A grantor trust under United States tax law is a trust which is not subject to U. S. federal income tax. Sounds great so far, right? Keep reading.
The grantor trust is not subject to federal income tax, but guess who is – YOU! That’s right. The trust’s income and expenses “flow through” the trust to shareholders like you each year.
So, if you become a shareholder in GLD, each year you will be treated as if you directly received your pro rata share of the trust’s income, and also of the proceeds of any sales of capital assets (think gold). You will also be treated as if you directly incurred your pro rata share of the trust’s expenses.
There is one other wrinkle. I say you will be treated “as if” you received the income and proceeds, and incurred the expenses, because you won’t actually receive or incur them. You’re just going to be taxed as if you did. The trust isn’t going to distribute anything to you.
Now, since SPDR® Gold Trust only holds gold bullion as an asset, it normally doesn’t receive any “income” in a given year. But, it does have to sell some of that gold from time to time to pay the expenses of maintaining the trust. (By the way, that’s another reason I don’t like GLD. I explain that too in my other article.)
Here’s where it gets really interesting. Because GLD normally only sells a relatively small amount of gold each year for the payment of the trust’s expenses and because it usually makes no distributions of the sale proceeds to its shareholders, under IRS regulations neither the trust not the brokers who sell you the shares are required to send you a 1099-B at the end of the year. How convenient (for them).
The 1099-B is the IRS form upon which brokers are normally required to report to you (and the IRS) the information you must include on your income tax return as a result of the sale of capital assets. Armed with a 1099, it is usually fairly easy to transcribe the information onto your own personal income tax returns.
On the other hand, if you don’t receive a 1099, it’s a very different story. It would take me pages and pages to try to explain to you what you are required to do as a shareholder of GLD when reporting your share of GLD’s transactions on your personal tax return. And, you would either be asleep by the time I was finished, or perhaps have left this website altogether, never to return. I don’t wish to drive you away.
Fortunately, there is an easier way for me to get my point across.
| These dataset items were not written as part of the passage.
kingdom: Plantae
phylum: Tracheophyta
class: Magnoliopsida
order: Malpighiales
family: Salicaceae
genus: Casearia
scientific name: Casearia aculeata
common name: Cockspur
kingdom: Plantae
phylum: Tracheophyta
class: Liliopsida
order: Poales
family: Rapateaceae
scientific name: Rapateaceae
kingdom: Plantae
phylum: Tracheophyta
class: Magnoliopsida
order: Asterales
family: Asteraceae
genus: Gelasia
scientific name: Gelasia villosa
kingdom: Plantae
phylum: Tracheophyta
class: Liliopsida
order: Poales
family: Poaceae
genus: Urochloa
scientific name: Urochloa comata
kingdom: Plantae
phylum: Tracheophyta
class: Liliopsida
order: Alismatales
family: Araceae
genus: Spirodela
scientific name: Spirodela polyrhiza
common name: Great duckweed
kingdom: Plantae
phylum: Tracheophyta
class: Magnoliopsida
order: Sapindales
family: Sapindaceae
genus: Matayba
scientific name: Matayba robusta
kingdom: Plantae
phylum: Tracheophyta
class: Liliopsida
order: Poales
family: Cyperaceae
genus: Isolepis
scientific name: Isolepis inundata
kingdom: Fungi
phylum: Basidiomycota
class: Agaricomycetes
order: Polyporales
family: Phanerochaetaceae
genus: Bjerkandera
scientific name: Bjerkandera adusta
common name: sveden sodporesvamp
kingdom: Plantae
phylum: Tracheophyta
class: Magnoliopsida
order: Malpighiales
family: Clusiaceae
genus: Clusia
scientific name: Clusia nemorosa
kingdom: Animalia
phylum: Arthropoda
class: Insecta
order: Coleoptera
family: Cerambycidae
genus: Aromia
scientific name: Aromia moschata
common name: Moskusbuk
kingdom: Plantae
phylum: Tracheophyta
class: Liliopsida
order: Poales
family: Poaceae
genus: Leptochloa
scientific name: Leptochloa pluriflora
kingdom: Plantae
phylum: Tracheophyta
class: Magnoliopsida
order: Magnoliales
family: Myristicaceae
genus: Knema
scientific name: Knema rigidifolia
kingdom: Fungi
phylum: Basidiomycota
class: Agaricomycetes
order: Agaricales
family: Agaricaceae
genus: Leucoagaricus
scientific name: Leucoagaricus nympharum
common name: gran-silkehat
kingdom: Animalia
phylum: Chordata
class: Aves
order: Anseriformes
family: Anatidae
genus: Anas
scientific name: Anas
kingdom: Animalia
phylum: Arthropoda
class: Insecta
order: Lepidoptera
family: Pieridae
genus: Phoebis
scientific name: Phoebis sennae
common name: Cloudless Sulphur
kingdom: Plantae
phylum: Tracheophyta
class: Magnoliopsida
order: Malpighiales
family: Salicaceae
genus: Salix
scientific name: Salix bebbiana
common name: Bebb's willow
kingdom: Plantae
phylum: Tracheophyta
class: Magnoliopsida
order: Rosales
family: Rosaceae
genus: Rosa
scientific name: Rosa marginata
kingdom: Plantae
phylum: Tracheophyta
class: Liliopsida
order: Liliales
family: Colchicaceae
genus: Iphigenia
GLD has done the heavy lifting for us. Just click the link and it will take you to GLD’s very own “SPDR® Gold Trust 2012 Grantor Trust Tax Reporting Statement.” No, really. Do it. Come on – humor me.
You don’t have to read the whole cursed thing. Just scan through it quickly, especially the examples about how to calculate your pro rata share of expenses and proceeds. I promise – you’ll quickly get my point about the joy of being a shareholder in a grantor trust like SPDR® Gold Trust.
Summary
If you were still entertaining the possibility of investing in a gold or silver ETF (like SPDR® Gold Trust) even after reading my other article, because you still believed that it would somehow be “easier” or “more convenient,” then I hope this article helped you eliminate that “irrational exuberance” for ETFs like GLD. I know that is the case if you followed my encouragement to look at GLD’s own Tax Reporting Statement.